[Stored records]
--

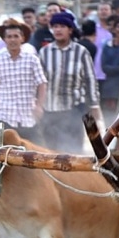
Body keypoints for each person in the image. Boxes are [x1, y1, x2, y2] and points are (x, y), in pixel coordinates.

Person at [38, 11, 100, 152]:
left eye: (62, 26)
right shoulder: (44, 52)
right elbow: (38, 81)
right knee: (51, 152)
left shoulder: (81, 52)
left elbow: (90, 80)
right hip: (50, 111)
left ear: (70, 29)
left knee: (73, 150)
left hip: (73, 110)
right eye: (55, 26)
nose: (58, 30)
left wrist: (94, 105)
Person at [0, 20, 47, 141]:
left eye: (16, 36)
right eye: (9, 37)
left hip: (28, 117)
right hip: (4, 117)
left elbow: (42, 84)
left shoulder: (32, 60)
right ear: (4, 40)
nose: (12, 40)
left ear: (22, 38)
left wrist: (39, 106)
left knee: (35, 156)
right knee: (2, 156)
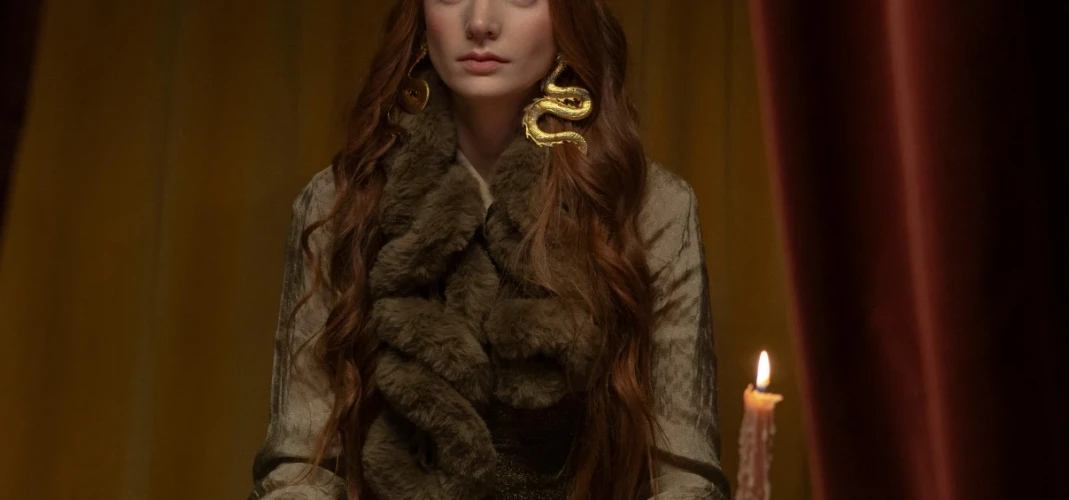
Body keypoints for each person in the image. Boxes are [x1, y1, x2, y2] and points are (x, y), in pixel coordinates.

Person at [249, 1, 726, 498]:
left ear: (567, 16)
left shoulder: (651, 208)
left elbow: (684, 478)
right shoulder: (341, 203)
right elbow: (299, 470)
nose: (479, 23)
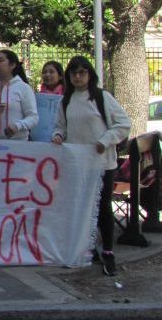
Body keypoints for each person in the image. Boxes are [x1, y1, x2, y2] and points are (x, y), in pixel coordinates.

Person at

--

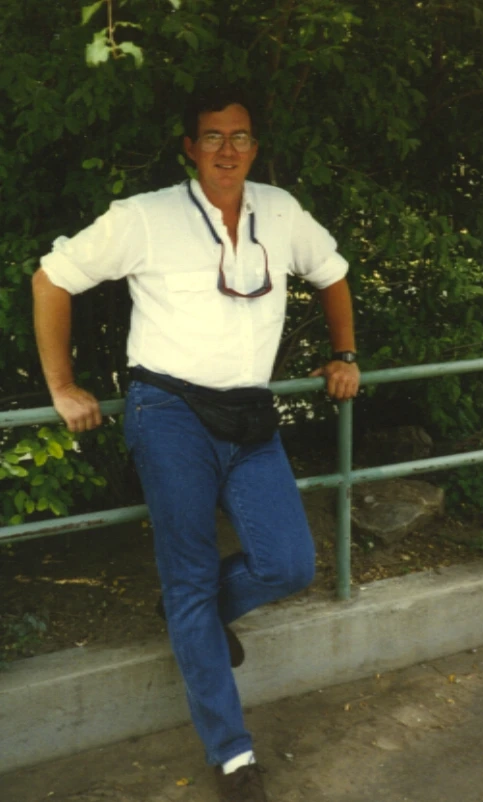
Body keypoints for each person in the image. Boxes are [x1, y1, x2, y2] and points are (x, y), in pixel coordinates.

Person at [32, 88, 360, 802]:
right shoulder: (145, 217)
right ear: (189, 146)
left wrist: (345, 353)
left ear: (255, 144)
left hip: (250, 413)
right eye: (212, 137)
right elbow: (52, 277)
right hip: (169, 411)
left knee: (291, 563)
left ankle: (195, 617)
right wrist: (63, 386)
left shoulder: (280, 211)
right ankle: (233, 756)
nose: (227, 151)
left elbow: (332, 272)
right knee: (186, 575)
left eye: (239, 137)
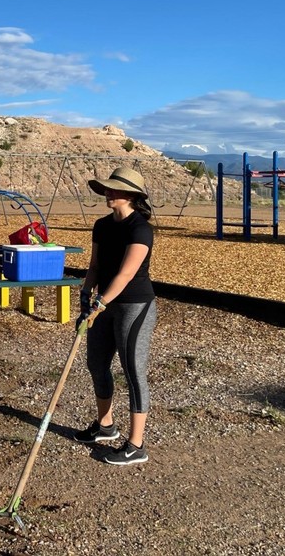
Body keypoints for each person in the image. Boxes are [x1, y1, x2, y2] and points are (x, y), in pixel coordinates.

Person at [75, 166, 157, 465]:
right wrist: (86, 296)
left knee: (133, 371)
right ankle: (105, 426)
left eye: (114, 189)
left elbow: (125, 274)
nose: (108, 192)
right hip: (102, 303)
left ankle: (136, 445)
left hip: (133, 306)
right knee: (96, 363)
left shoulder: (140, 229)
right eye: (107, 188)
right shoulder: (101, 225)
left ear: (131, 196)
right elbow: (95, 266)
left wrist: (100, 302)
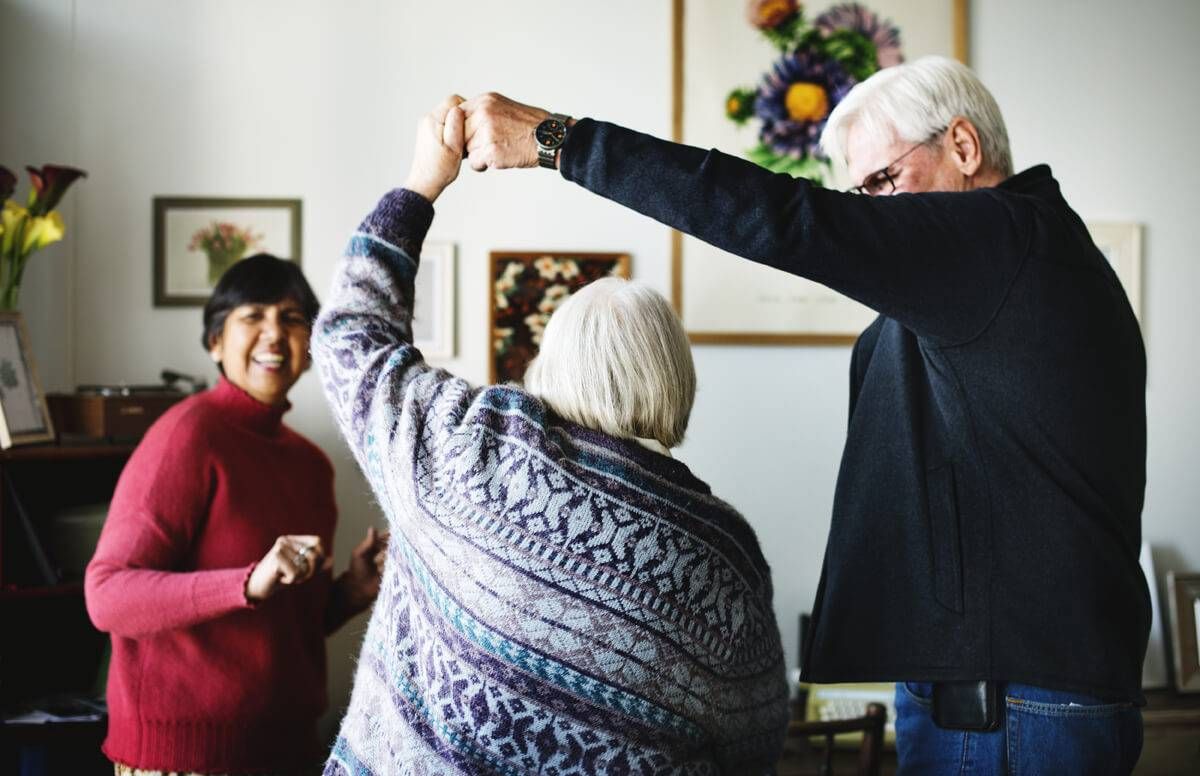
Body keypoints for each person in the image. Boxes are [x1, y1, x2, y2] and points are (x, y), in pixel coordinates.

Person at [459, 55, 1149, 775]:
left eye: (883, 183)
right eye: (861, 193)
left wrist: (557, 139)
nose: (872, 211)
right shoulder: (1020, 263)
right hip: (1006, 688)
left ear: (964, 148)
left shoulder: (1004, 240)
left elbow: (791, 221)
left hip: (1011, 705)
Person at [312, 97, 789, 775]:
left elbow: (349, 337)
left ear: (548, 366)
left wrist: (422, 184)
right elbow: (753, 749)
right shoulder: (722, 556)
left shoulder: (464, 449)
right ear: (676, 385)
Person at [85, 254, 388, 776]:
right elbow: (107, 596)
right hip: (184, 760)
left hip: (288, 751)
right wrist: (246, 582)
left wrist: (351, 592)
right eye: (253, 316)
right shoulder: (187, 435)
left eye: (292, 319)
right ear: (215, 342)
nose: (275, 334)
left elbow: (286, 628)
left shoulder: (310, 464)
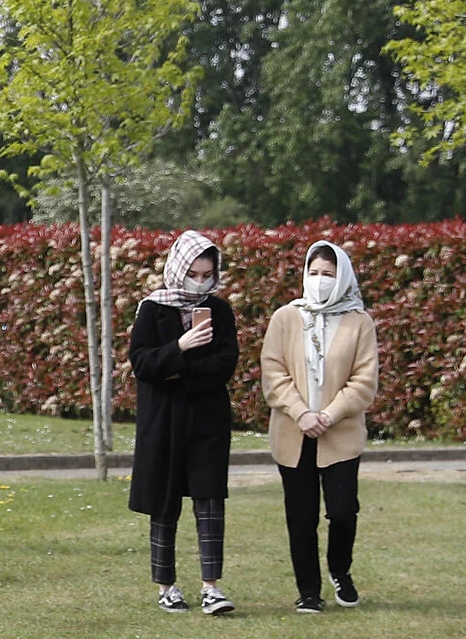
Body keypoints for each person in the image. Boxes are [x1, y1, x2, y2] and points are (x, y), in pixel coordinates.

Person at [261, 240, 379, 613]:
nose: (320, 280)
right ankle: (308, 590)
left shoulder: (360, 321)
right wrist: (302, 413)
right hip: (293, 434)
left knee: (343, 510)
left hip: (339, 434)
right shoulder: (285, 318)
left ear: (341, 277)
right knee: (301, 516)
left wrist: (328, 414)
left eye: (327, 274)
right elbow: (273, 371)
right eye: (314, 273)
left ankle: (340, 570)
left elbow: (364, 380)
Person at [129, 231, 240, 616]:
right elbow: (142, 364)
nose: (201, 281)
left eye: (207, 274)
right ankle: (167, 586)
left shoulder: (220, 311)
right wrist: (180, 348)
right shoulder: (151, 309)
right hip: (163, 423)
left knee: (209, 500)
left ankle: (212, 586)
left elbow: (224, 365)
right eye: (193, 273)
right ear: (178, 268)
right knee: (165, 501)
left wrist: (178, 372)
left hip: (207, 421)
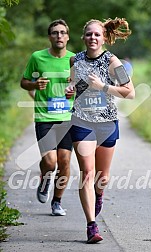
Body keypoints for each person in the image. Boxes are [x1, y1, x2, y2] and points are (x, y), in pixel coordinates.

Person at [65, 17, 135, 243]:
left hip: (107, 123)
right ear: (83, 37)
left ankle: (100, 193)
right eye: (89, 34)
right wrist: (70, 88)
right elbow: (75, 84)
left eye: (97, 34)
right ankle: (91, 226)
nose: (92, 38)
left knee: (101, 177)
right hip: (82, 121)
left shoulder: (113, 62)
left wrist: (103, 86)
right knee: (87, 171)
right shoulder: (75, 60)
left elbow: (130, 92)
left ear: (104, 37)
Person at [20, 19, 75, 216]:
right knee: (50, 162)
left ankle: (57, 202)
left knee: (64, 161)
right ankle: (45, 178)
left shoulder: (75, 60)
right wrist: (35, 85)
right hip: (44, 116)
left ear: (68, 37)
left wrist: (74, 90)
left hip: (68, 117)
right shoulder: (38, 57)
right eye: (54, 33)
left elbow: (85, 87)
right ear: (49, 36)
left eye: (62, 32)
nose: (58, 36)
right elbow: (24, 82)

--

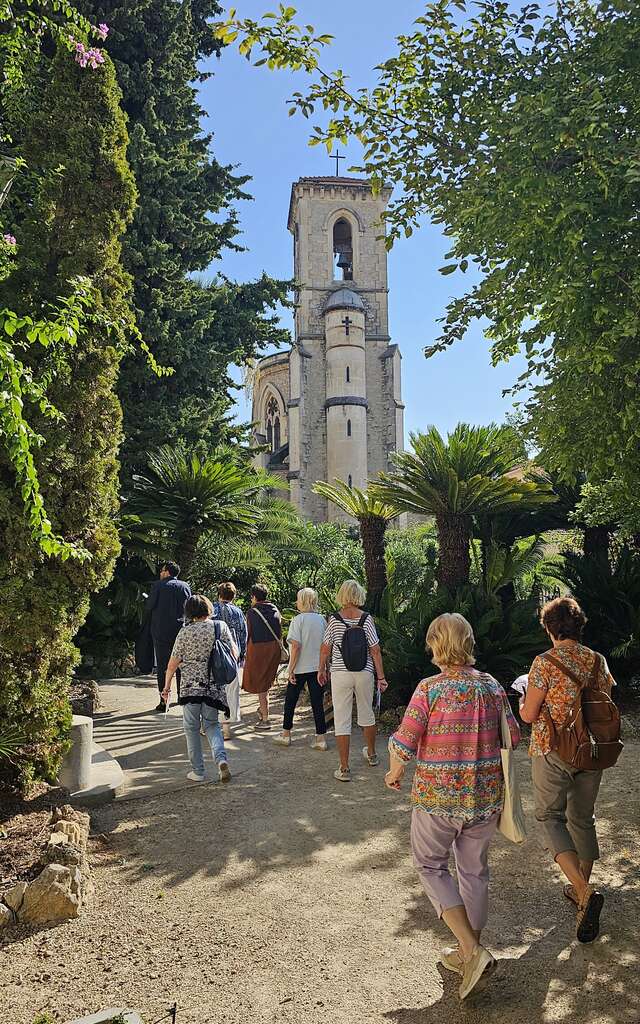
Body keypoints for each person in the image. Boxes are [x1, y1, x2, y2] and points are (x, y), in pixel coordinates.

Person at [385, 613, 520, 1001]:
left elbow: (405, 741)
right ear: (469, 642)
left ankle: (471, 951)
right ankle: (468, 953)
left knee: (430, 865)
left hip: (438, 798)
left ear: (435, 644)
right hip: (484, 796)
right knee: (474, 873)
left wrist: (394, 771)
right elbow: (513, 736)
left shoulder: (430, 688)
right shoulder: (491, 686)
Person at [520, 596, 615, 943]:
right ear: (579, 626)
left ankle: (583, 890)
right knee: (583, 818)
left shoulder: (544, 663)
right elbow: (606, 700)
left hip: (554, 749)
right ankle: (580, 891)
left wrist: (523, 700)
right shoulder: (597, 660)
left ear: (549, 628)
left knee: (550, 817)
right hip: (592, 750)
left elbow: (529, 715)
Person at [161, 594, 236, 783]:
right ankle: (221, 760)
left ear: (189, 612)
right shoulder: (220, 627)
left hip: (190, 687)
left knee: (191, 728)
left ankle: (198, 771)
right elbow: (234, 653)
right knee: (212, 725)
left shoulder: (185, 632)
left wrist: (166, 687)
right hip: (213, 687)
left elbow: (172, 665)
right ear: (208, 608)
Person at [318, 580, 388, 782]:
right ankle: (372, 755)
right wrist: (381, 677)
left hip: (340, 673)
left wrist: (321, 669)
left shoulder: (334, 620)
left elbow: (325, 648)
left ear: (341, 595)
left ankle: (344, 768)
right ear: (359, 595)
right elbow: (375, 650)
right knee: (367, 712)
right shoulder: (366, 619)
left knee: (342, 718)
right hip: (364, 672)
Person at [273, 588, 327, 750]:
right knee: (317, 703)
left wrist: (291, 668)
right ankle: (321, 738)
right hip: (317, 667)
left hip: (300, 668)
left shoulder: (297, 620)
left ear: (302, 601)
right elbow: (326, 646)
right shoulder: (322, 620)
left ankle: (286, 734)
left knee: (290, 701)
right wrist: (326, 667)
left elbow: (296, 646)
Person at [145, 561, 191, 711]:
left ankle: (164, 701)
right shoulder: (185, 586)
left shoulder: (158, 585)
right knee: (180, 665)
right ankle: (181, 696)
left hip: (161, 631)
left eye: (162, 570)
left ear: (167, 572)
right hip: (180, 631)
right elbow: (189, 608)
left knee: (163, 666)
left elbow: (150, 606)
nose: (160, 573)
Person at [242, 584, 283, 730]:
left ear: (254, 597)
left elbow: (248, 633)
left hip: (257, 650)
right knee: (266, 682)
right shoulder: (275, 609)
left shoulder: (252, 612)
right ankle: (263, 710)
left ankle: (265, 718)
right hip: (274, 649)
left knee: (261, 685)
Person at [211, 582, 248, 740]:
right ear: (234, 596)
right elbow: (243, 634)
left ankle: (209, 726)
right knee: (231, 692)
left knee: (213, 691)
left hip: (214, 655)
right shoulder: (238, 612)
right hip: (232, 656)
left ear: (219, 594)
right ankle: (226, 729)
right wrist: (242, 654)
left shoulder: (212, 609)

--

▸ Instructions for the task
Extract every line from the records above that contains the word "nose".

▸ Completed exercise
nose: (58, 30)
nose: (12, 40)
nose: (479, 23)
nose: (227, 151)
nose: (108, 192)
nose: (872, 211)
nose: (275, 334)
nose: (320, 280)
nose: (201, 281)
nose: (92, 38)
nose: (58, 36)
nose: (160, 573)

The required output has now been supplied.